Hindu temple in Madhya Pradesh, India

Pashupatinath Temple at Mandsaur, also referred to as the Mandsaur Shiva temple, is a Hindu temple dedicated to Lord Shiva in Mandsaur, Madhya Pradesh, India. It belongs to Pashupatinath tradition which is one of 6 major tradition within Shaivism. It is located on Shivna River, and is known for its eight-faced Shiva Linga. The temple sculpture is dated to the 5th or 6th century based on inscriptions, with some referring to the site as Dashapura. It is near the Rajasthan border in the historic region of Malwa, about 200 km from Indore, about 340 km west of Udaigiri Caves and about 220 km east of Shamalaji ancient sites, both a significant source of Gupta Empire era archaeological discoveries. The site has been important to dating and the architectural studies of some distant sites such as the Elephanta Caves.

The site's history is traceable to the 2nd-century CE when it was already a Hindu pilgrimage site. It is mentioned by the ancient Indian poet Kalidasa, who praises the women of Dashapura as "so practiced in their seductive movements". Ten inscriptions found in the area suggest the Mandsaur site was an important cultural and religious center in the first half of the 1st millennium CE. Nine of these inscriptions are Sanskrit poems, most dated between 404 and 487 CE, and all include invocations to Hindu gods such as Vasudeva and Shiva in various forms. They mention kings of Gupta Empire era, as well as temples of Dashapura. Together with dozens of temples discovered at a number of sites in western Madhya Pradesh, eastern Rajasthan and northern Gujarat region, the Mandsaur site with the Shiva Stele and the temple reflect what Stella Kramrisch called one of the "Western schools" of ancient and early medieval Indian art. James Harle concurs and includes the nearby Sondni and Kilchipura sites to the Western school along with regions farther west. According to Harle, the sculpture from the temple and other archaeological findings such as the Mandsaur inscriptions – one of which he calls "the longest and certainly the most beautiful of the Gupta inscriptions" – reflect the "flavor of life at its best in Gupta times".

The inscriptions, state Harle and other scholars, suggest that the sculpture and temples of Mandsaur were built with resources pooled by the common people, such as silk weavers of Dashapura (Mandsaur) who had settled there from Gujarat. However, these inscriptions mention a Surya (Sun) temple, a Vishnu temple and others. They do not mention the Pashupatinath temple. Excavations have yielded several brick temples of Shiva which have been dated to the 6th century, suggesting that Shiva was a prominent deity along with others in ancient Mandasor. Additionally, only the foundations of most early temples and monuments are presently identifiable, as the Buddhist, Hindu and Jain temples in Mandsaur were demolished and its stones and relief panels used to build a Muslim fort after the region was conquered in the late medieval era.

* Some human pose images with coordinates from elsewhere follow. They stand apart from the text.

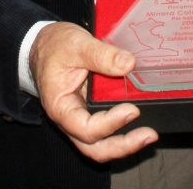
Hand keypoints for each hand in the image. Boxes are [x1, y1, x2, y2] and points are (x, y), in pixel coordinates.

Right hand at [30, 22, 157, 161]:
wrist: (43, 45)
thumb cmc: (54, 46)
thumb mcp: (75, 44)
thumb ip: (100, 54)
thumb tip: (129, 63)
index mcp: (60, 107)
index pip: (86, 128)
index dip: (111, 123)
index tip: (132, 110)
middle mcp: (69, 119)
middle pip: (94, 148)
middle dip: (123, 146)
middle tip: (148, 135)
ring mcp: (80, 118)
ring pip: (100, 145)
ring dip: (125, 144)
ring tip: (148, 134)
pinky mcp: (90, 113)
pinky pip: (105, 132)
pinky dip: (122, 131)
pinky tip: (140, 122)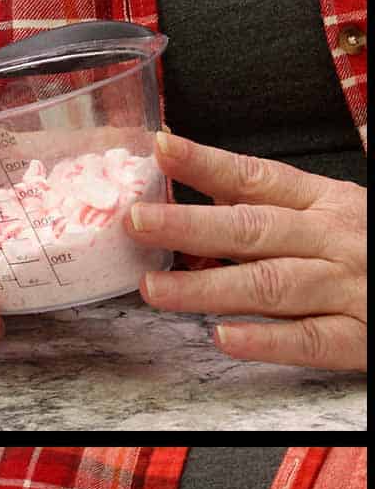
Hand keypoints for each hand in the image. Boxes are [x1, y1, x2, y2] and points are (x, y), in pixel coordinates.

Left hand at [131, 130, 365, 372]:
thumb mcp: (337, 218)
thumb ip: (279, 216)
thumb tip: (208, 212)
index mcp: (328, 205)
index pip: (259, 179)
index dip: (208, 163)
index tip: (159, 148)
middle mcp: (334, 240)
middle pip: (253, 229)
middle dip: (189, 226)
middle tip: (136, 222)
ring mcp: (347, 289)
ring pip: (270, 285)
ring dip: (208, 288)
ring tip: (156, 290)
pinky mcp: (358, 337)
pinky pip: (307, 339)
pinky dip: (264, 340)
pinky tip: (225, 337)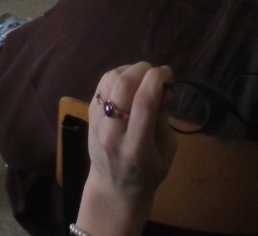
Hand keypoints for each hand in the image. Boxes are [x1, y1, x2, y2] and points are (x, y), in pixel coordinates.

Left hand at [76, 62, 176, 235]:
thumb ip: (164, 120)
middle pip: (123, 86)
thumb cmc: (147, 173)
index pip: (144, 103)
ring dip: (129, 70)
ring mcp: (96, 121)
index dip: (157, 80)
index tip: (168, 73)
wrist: (113, 187)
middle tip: (156, 72)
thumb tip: (164, 89)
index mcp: (136, 148)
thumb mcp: (166, 152)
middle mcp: (112, 132)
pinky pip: (102, 84)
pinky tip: (129, 80)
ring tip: (144, 75)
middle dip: (143, 70)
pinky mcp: (88, 112)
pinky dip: (117, 75)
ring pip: (110, 80)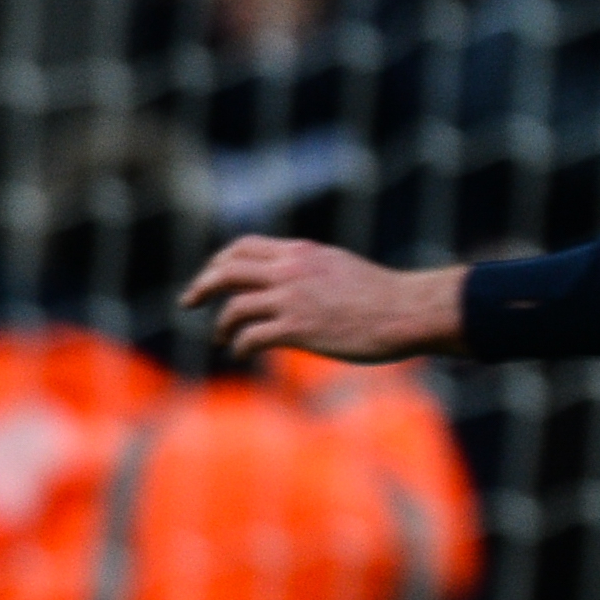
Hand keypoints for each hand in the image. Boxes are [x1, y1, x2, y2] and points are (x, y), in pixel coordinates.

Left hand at [184, 239, 464, 362]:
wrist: (410, 311)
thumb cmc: (386, 296)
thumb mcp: (340, 268)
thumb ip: (310, 270)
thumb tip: (292, 284)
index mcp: (301, 252)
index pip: (243, 247)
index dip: (219, 261)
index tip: (212, 276)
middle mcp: (290, 270)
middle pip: (225, 271)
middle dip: (201, 286)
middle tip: (189, 301)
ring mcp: (292, 299)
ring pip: (233, 306)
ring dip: (220, 325)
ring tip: (222, 338)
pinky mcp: (298, 329)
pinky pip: (251, 337)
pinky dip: (239, 346)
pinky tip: (242, 352)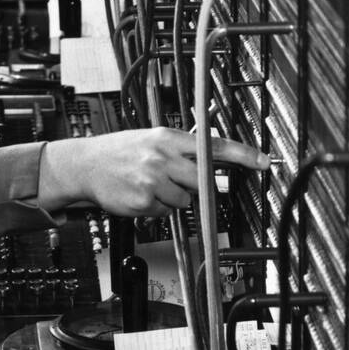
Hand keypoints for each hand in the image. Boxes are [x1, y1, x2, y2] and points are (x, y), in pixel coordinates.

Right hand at [40, 127, 270, 215]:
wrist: (85, 165)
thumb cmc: (119, 152)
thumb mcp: (150, 139)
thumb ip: (179, 150)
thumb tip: (210, 164)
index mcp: (168, 137)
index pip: (214, 146)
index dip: (243, 154)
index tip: (263, 161)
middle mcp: (162, 157)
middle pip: (201, 180)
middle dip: (194, 185)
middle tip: (175, 180)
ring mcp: (153, 180)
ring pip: (183, 200)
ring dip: (171, 198)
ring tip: (149, 186)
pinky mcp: (143, 201)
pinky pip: (164, 211)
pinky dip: (155, 208)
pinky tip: (139, 195)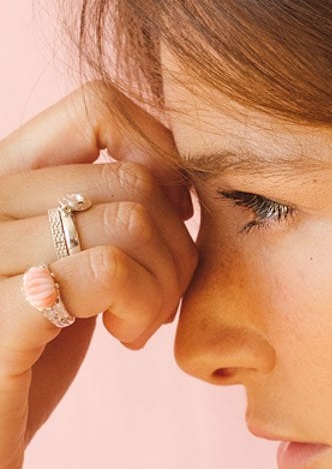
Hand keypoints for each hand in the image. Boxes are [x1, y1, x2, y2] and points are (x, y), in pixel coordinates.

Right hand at [0, 81, 196, 468]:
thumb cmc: (18, 363)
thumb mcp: (58, 266)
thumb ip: (93, 209)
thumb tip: (176, 166)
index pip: (97, 105)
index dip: (160, 157)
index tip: (168, 220)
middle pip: (131, 173)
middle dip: (175, 242)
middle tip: (158, 297)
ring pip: (129, 217)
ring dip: (163, 280)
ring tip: (138, 323)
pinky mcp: (0, 316)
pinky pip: (109, 270)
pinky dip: (142, 305)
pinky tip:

The eight face Shiva found in the reconstructed Pashupatinath temple is from the 1st millennium CE and a rare iconography. It is 4.5 m tall and was discovered in the river bed of the Shivana. It has been reconsecrated into the temple. The upper part of the linga has four heads in a line, while the other four heads are carved below them in the second line. The faces have open eyes, with the third eye on their forehead visible. Each face has elaborate hair probably reflecting the culture of its time for men. Each wears jewelry such as earlobes, necklace and more. The eight faces represent the various aspects of Shiva in regional Shaivism theology: Bhava, Pashupati, Mahadeva, Isana, Rudra, Sharva, Ugra and Asani. It is sometimes referred to as Ashtamukha or Ashtamurti. According to Goyala, this Mandsaur linga is likely from the early 6th century.